The Curiosity rover has been collecting data for the past 2 years, since its delivery to Mars (see the Perspective by Zahnle). Many studies now suggest that many millions of years ago, Mars was warmer and wetter than it is today. But those conditions required an atmosphere that seems to have vanished. Using the Curiosity rover, Mahaffy et al. measured the ratio of deuterium to hydrogen in clays that were formed 3.0 to 3.7 billion years ago. Hydrogen escapes more readily than deuterium, so this ratio offers a snapshot measure of the ancient atmosphere that can help constrain when and how it disappeared. Most methane on Earth has a biological origin, so planetary scientists have keenly pursued its detection in the martian atmosphere as well. Now, Webster et al. have precisely confirmed the presence of methane in the martian atmosphere with the instruments aboard the Curiosity rover at Gale crater.
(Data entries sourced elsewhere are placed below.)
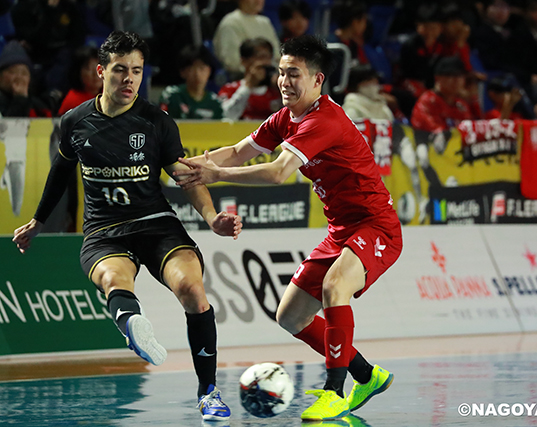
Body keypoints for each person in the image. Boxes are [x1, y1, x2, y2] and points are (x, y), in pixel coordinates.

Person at [12, 31, 241, 422]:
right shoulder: (75, 121)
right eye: (120, 70)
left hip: (156, 225)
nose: (129, 79)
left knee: (193, 290)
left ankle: (208, 392)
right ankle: (133, 324)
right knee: (114, 279)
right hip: (103, 231)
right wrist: (37, 221)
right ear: (101, 71)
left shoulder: (156, 122)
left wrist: (211, 218)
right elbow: (60, 173)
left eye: (136, 71)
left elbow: (186, 178)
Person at [174, 35, 402, 421]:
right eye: (281, 73)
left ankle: (334, 392)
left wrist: (216, 175)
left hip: (376, 227)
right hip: (341, 231)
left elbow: (279, 172)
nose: (284, 81)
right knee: (291, 317)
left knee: (335, 287)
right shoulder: (285, 117)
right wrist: (189, 166)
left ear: (317, 80)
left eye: (294, 74)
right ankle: (367, 375)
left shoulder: (323, 120)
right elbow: (239, 151)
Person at [212, 0, 281, 79]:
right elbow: (232, 62)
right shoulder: (230, 23)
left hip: (270, 75)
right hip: (242, 78)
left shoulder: (265, 22)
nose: (258, 1)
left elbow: (277, 55)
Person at [217, 37, 282, 121]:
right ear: (244, 61)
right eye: (260, 57)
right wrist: (247, 86)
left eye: (269, 57)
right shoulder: (230, 89)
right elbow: (226, 116)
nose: (265, 63)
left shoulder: (277, 90)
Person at [158, 44, 225, 120]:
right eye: (191, 69)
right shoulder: (172, 96)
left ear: (209, 71)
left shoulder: (215, 103)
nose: (197, 74)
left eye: (202, 68)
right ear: (182, 72)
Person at [410, 56, 473, 133]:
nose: (457, 80)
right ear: (438, 78)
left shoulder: (462, 105)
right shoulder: (428, 101)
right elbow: (437, 134)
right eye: (451, 75)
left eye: (460, 75)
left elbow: (470, 132)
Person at [0, 40, 52, 117]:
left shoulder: (39, 107)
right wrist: (20, 98)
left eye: (24, 73)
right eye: (12, 72)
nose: (19, 77)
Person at [58, 46, 103, 115]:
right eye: (89, 68)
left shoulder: (111, 94)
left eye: (99, 67)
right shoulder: (73, 101)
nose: (96, 73)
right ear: (78, 72)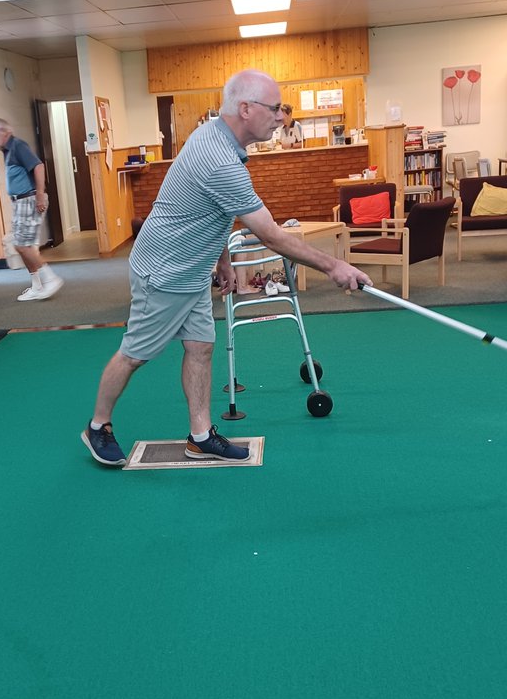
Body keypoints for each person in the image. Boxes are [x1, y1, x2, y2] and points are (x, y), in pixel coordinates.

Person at [81, 69, 371, 467]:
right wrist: (334, 266)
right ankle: (98, 426)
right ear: (245, 108)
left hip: (194, 269)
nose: (281, 117)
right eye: (275, 109)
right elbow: (270, 235)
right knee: (135, 354)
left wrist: (221, 261)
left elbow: (211, 212)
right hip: (164, 272)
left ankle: (200, 436)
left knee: (200, 347)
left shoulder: (219, 137)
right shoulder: (218, 158)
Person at [0, 118, 63, 302]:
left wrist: (40, 195)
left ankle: (51, 279)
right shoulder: (7, 150)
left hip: (29, 200)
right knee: (23, 246)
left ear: (5, 132)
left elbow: (38, 166)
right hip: (20, 202)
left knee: (22, 245)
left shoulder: (18, 145)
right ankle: (37, 286)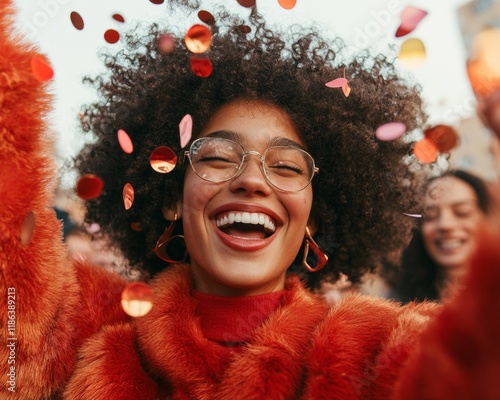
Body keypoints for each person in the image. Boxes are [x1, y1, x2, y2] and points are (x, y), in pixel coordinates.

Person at [1, 1, 500, 399]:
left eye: (286, 166)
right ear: (172, 198)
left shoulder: (375, 348)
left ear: (313, 214)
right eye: (218, 157)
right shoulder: (83, 329)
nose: (252, 181)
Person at [386, 169, 490, 303]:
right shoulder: (396, 305)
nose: (445, 224)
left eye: (462, 212)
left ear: (488, 218)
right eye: (430, 216)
Science, this issue p. 412, p. 415; see also p. 370


Reports of plumes or patches of methane in the martian atmosphere that vary over monthly time scales have defied explanation to date. From in situ measurements made over a 20-month period by the tunable laser spectrometer of the Sample Analysis at Mars instrument suite on Curiosity at Gale crater, we report detection of background levels of atmospheric methane of mean value 0.69 ± 0.25 parts per billion by volume (ppbv) at the 95% confidence interval (CI). This abundance is lower than model estimates of ultraviolet degradation of accreted interplanetary dust particles or carbonaceous chondrite material. Additionally, in four sequential measurements spanning a 60-sol period (where 1 sol is a martian day), we observed elevated levels of methane of 7.2 ± 2.1 ppbv (95% CI), implying that Mars is episodically producing methane from an additional unknown source.